TEXTO ::
━━━━

EXCLUSIVO – Ao menos 10 gatos em situação de rua são alimentados por moradores da QMSW 1, no Setor de Oficinas do Sudoeste. “Mantemos embaixo de uma árvore uma caixa que protege a comida e água que colocamos religiosamente todos os dias. Infelizmente, desde o início nos deparamos com moradores e visitantes que insistem em destruir este comedouro, roubando a ração, outras vezes jogando na terra, derramando a água. Já chegamos a colocar uma caixa de transporte com manta para que eles pudessem dormir, mas foi roubada. [Estamos] sempre resistindo, mas com muita dificuldade de proteger os gatos”, diz a moradora da área, Jéssica Nunes.
“Desde meados de agosto de 2025, descobrimos que estes mesmos gatos, além de outros que não estão presentes nas fotos por serem mais medrosos, mas se alimentam de nossa ajuda, estão se abrigando em uma das oficinas também no Sudoeste. O mecânico de lá recebe nosso apoio diário para alimentar os gatos, mas o dono da oficina não os aceitam e temos sentido mais esta dificuldade em ajudar esses gatinhos” conta.

━━━━

INFORMAÇÕES REGISTRADAS ::
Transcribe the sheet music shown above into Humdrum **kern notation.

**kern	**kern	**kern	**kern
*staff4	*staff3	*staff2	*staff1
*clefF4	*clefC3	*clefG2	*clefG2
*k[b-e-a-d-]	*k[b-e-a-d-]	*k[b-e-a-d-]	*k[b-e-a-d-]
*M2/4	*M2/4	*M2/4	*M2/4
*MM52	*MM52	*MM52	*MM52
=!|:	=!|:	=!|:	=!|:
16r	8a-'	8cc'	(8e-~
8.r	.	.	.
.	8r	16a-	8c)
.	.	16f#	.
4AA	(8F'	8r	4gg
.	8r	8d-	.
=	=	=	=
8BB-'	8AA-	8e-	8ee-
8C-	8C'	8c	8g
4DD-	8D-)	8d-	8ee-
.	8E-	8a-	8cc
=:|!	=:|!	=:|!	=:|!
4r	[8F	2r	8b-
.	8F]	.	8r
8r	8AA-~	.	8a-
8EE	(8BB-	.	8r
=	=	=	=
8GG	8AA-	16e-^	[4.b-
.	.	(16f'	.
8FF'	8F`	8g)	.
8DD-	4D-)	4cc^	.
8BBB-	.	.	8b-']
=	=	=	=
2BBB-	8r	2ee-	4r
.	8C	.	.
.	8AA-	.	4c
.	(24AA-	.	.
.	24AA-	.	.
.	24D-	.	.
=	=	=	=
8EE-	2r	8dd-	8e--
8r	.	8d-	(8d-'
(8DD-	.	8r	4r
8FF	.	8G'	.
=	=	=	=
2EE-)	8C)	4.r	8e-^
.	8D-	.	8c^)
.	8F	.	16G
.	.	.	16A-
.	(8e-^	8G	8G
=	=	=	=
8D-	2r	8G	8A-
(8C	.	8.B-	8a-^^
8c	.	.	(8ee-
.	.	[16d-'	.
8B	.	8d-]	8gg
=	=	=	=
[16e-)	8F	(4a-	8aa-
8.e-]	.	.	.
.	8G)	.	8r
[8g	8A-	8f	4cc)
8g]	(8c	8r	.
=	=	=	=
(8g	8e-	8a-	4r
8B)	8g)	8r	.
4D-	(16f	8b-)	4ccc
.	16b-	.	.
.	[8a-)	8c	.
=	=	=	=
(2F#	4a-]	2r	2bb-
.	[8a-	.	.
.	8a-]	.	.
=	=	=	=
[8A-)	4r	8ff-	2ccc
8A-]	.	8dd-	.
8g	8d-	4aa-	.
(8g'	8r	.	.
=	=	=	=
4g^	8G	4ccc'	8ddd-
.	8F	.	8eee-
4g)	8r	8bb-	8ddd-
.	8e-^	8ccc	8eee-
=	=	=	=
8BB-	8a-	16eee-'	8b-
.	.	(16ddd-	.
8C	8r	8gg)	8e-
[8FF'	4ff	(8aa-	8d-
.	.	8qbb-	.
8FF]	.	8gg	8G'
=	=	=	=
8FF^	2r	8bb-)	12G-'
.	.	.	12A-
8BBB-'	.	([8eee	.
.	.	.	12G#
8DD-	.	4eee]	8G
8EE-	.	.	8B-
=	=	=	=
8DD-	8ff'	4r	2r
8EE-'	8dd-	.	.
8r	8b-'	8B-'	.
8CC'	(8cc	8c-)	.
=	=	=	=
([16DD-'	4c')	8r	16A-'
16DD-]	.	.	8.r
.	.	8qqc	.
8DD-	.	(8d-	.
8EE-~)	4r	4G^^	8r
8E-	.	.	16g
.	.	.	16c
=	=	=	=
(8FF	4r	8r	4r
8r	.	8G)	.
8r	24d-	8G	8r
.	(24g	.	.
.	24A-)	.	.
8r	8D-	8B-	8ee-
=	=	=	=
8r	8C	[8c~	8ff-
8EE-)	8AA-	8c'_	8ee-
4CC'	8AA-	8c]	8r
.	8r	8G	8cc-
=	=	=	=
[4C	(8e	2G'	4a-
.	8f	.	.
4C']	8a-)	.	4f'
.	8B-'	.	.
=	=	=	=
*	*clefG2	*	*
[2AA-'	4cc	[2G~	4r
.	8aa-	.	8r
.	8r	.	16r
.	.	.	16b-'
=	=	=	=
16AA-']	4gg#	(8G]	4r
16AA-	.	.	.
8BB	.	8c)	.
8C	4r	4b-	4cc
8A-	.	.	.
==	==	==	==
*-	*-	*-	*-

━━━━

COMPLETE O SEGUINTE ::
[A] Por favor, liste todas as formas de destruir o comedouro dos gatos que o texto atribui a moradores e visitantes.
[B] Transcreva do texto o trecho que começa em "EXCLUSIVO – Ao" e segue até "área, Jéssica Nunes.".

RESPOSTAS EM ORDEM ::
[A]
- roubando a ração
- jogando na terra
- derramando a água

[B]
EXCLUSIVO – Ao menos 10 gatos em situação de rua são alimentados por moradores da QMSW 1, no Setor de Oficinas do Sudoeste. “Mantemos embaixo de uma árvore uma caixa que protege a comida e água que colocamos religiosamente todos os dias. Infelizmente, desde o início nos deparamos com moradores e visitantes que insistem em destruir este comedouro, roubando a ração, outras vezes jogando na terra, derramando a água. Já chegamos a colocar uma caixa de transporte com manta para que eles pudessem dormir, mas foi roubada. [Estamos] sempre resistindo, mas com muita dificuldade de proteger os gatos”, diz a moradora da área, Jéssica Nunes.